WOONSOCKET, RI—In a deal that could reshape the US healthcare sector's delivery model, pharmacy giant CVS Health and insurer Aetna said Sunday they had agreed to merge. The cash-and-stock deal values Aetna at $69 billion and also includes the assumption of $8 billion in debt.
CVS intends to fund the cash portion of the transaction, in which Aetna shareholders will receive $145 per share, through a combination of existing cash on hand and debt financing. Barclays, Goldman Sachs and Bank of America Merrill Lynch are providing $49 billion of financing commitments.
Aetna shareholders will also receive $62 in stock under terms of the agreement announced Sunday. The deal represents a premium of about 29% over where Aetna shares were trading in October before published reports of merger discussions between the two companies.
“This combination brings together the expertise of two great companies to remake the consumer health care experience,” says Larry J. Merlo, president and CEO of CVS. “With the analytics of Aetna and CVS Health's human touch, we will create a healthcare platform built around individuals.”
The platform Merlo envisions will connect Aetna's provider network with greater consumer access through CVS retail locations, which include more than 9,700 CVS Pharmacy locations and 1,100 MinuteClinic walk-in clinics. At many of these locations, an all-new health services offering will function as a community-based health hub, CVS says.
For example, patients with diabetes will receive care in between doctor visits through face-to-face counseling at a store-based health hub, along with remote monitoring of key indicators such as blood glucose levels. CVS cites data showing that there are 30 million diabetes patients in the US, whose treatment costs a combined $245 billion annually.
“These types of interventions are things that the traditional healthcare system could be doing,” Merlo says. But the traditional system “lacks the key elements of convenience and coordination that help to engage consumers in their health. That's what the combination of CVS Health and Aetna will deliver.”
The mergeris expected to close in the second half of 2018. Upon closing, three of Aetna's directors, including chairman and CEO Mark T. Bertolini, will be added to the CVS board. In addition, members of the Aetna management team will play significant roles in the newly combined company. Aetna will operate as a standalone business unit within CVS and will be led by members of its current management team.

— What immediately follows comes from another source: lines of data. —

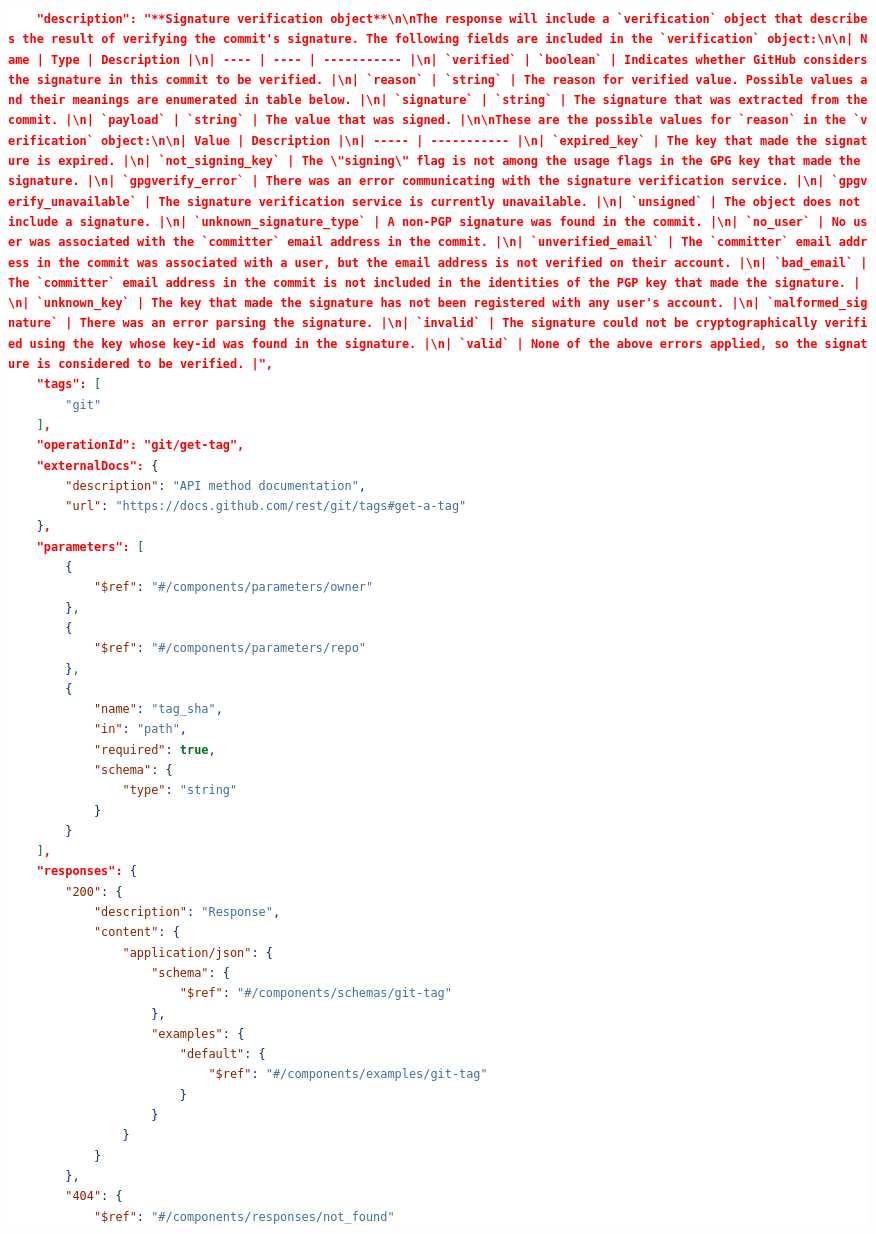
 ```json
    "description": "**Signature verification object**\n\nThe response will include a `verification` object that describes the result of verifying the commit's signature. The following fields are included in the `verification` object:\n\n| Name | Type | Description |\n| ---- | ---- | ----------- |\n| `verified` | `boolean` | Indicates whether GitHub considers the signature in this commit to be verified. |\n| `reason` | `string` | The reason for verified value. Possible values and their meanings are enumerated in table below. |\n| `signature` | `string` | The signature that was extracted from the commit. |\n| `payload` | `string` | The value that was signed. |\n\nThese are the possible values for `reason` in the `verification` object:\n\n| Value | Description |\n| ----- | ----------- |\n| `expired_key` | The key that made the signature is expired. |\n| `not_signing_key` | The \"signing\" flag is not among the usage flags in the GPG key that made the signature. |\n| `gpgverify_error` | There was an error communicating with the signature verification service. |\n| `gpgverify_unavailable` | The signature verification service is currently unavailable. |\n| `unsigned` | The object does not include a signature. |\n| `unknown_signature_type` | A non-PGP signature was found in the commit. |\n| `no_user` | No user was associated with the `committer` email address in the commit. |\n| `unverified_email` | The `committer` email address in the commit was associated with a user, but the email address is not verified on their account. |\n| `bad_email` | The `committer` email address in the commit is not included in the identities of the PGP key that made the signature. |\n| `unknown_key` | The key that made the signature has not been registered with any user's account. |\n| `malformed_signature` | There was an error parsing the signature. |\n| `invalid` | The signature could not be cryptographically verified using the key whose key-id was found in the signature. |\n| `valid` | None of the above errors applied, so the signature is considered to be verified. |",
    "tags": [
        "git"
    ],
    "operationId": "git/get-tag",
    "externalDocs": {
        "description": "API method documentation",
        "url": "https://docs.github.com/rest/git/tags#get-a-tag"
    },
    "parameters": [
        {
            "$ref": "#/components/parameters/owner"
        },
        {
            "$ref": "#/components/parameters/repo"
        },
        {
            "name": "tag_sha",
            "in": "path",
            "required": true,
            "schema": {
                "type": "string"
            }
        }
    ],
    "responses": {
        "200": {
            "description": "Response",
            "content": {
                "application/json": {
                    "schema": {
                        "$ref": "#/components/schemas/git-tag"
                    },
                    "examples": {
                        "default": {
                            "$ref": "#/components/examples/git-tag"
                        }
                    }
                }
            }
        },
        "404": {
            "$ref": "#/components/responses/not_found"
```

Barclays and Goldman Sachs are serving as financial advisors to CVS, and Centerview Partners also provided financial advice to the CVS board. The company was advised on legal matters by Shearman & Sterling LLP; Dechert LLP; and McDermott Will & Emery LLP. Lazard and Allen & Co. LLC are serving as financial advisors to Aetna and Evercore is serving as financial advisor to Aetna's board. Davis Polk & Wardwell LLP is acting as Aetna's legal advisor.